Central Statistics Office

Automating the collection of information from store receipts

Central Statistics Office

The Challenge

The Household Budget Survey (HBS) is among the largest and most important of the data collection programmes which the Central Statistics Office in Ireland carries out.  Every five years a random sample of 10,000 households are polled about their expenditure patterns.  The aim is to determine in detail the pattern of household expenditure in order to update the Consumer Price Index.

Inpute was tasked with devising a system which would automate and streamline the processing of 100,000 pieces of highly varied, unformatted data and deliver substantial cost and resource savings.

John O’Reilly of IT Corporate Systems at the CSO explains that each household member over the age of 16 is asked to maintain a detailed diary of their expenditure over a two-week period.

Participants were encouraged to return till receipts to CSO in-lieu of entering handwritten detail in the diary booklet. This reduces the burden on respondents, while also enhancing the accuracy of the information collected.

“It does however add another layer of complexity to the data processing operation,” says O’Reilly.

Information from the expenditure diaries was already being captured by Teleform, a form recognition software solution which Inpute had implemented some years earlier.  In the context of structured templates like the diaries, it worked perfectly. As the system stood however, it was not a viable option to automatically capture data from till receipts. Prior to HBS 2015 receipts data was manually keyed in by a team of data entry operators over a period of months.

Variety is the issue here. Till receipts vary hugely from store to store. Totals, discounts, dates and numbering sequences appear in different places on different parts of the receipt. Identical products are described in different ways, while many receipts also carry marketing messages unrelated to the underlying price data.  In short, no two till receipts are the same, while the paper itself is invariably of poor quality which fades quickly and creases easily.

The Solution

A solution which could deal with the unstructured nature of the till receipts seemed highly unlikely,” says John O’Reilly.

Following a competitive tendering process, Inpute was selected as the preferred solution provider. “They proposed the introduction of software with advanced character recognition capabilities, designed to transform information from unstructured documents, such as receipts, into machine readable data.”
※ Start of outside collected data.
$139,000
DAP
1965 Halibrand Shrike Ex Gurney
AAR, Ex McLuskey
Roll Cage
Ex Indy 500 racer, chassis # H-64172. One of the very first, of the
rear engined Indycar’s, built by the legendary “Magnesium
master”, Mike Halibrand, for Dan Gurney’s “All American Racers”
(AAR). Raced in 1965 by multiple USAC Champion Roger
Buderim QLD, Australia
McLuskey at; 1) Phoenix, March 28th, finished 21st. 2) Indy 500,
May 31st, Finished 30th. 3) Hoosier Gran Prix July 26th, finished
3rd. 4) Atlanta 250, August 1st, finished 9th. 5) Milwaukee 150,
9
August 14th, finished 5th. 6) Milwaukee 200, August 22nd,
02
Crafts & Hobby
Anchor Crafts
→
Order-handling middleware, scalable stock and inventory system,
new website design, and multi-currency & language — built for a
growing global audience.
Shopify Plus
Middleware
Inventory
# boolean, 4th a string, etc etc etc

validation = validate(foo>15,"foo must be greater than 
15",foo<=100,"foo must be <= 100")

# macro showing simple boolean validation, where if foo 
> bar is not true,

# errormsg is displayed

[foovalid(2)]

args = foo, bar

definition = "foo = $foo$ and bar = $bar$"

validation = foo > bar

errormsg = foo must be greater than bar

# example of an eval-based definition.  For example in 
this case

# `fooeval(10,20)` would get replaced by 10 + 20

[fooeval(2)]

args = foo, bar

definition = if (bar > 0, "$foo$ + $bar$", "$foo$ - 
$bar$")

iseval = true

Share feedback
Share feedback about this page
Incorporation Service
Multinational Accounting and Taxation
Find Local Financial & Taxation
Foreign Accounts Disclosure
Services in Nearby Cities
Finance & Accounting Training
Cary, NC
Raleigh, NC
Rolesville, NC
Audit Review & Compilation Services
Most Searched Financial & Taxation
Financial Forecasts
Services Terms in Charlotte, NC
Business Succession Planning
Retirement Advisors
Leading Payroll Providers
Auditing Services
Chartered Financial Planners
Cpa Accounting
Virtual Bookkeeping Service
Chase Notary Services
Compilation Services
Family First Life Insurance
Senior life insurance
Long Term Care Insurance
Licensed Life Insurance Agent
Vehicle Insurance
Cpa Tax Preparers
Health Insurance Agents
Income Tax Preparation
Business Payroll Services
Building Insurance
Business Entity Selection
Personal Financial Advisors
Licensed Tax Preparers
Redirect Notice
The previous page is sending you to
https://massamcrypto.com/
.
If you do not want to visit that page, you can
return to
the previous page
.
Integrating with existing systems was a key deliverable for the CSO. It was vital that the intelligent capture solution which Inpute provided worked with the existing form recognition software which would continue to capture the diary data. These twin data sets – receipts and diaries – needed to be linked and directly traceable to the source documents.

Inpute began working closely with the CSO to agree the specification, and then set about customising their intelligent capture software so that it merged seamlessly with the CSO’s existing systems.  Implementation went very smoothly; minor issues which arose during the UAT phase were quickly and effectively dealt with.

The Benefit

“The solution has helped to transform the survey processing operation,” says John O’Reilly. “The system doesn’t require a template for each receipt type. Instead, it can intelligently search the content, extract the relevant data and ignore the irrelevant items. Now, instead of keying every line item, you only have to correct those items flagged by the software. The recognition capabilities of the solution meant that the resources needed to process the survey were significantly reduced. It’s definitely a much more efficient process.”

Feedback from HBS survey staff has been very positive, with ease of use being the key benefit.  An image of the receipt is presented side-by-side with a table of what the software has read, making the interface easy to navigate and correct.

“The project was delivered on time and within budget,” says John O’Reilly. “The capabilities of the software coupled with the edits and checks which Inpute built into the system have contributed to the overall HBS data quality. The system is now more flexible and robust.”

He concludes: “Inpute’s solution has transformed our data processing operation for the better.  We were impressed with the quality of the product and the support provided by the Inpute team.”